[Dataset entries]
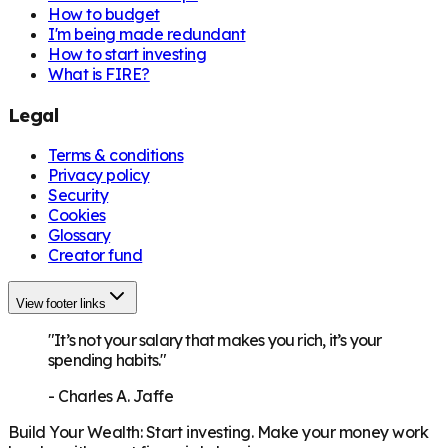
How to budget
I'm being made redundant
How to start investing
What is FIRE?
Legal
Terms & conditions
Privacy policy
Security
Cookies
Glossary
Creator fund
View footer links
"It’s not your salary that makes you rich, it’s your
spending habits."
-
Charles A. Jaffe
Build Your Wealth
:
Start investing. Make your money work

Required action — Please locate each line of the records that contains the word "investing" and copy those lines out, treating uppercase and lowercase letters as different.

Response to the task —
How to start investing
Start investing. Make your money work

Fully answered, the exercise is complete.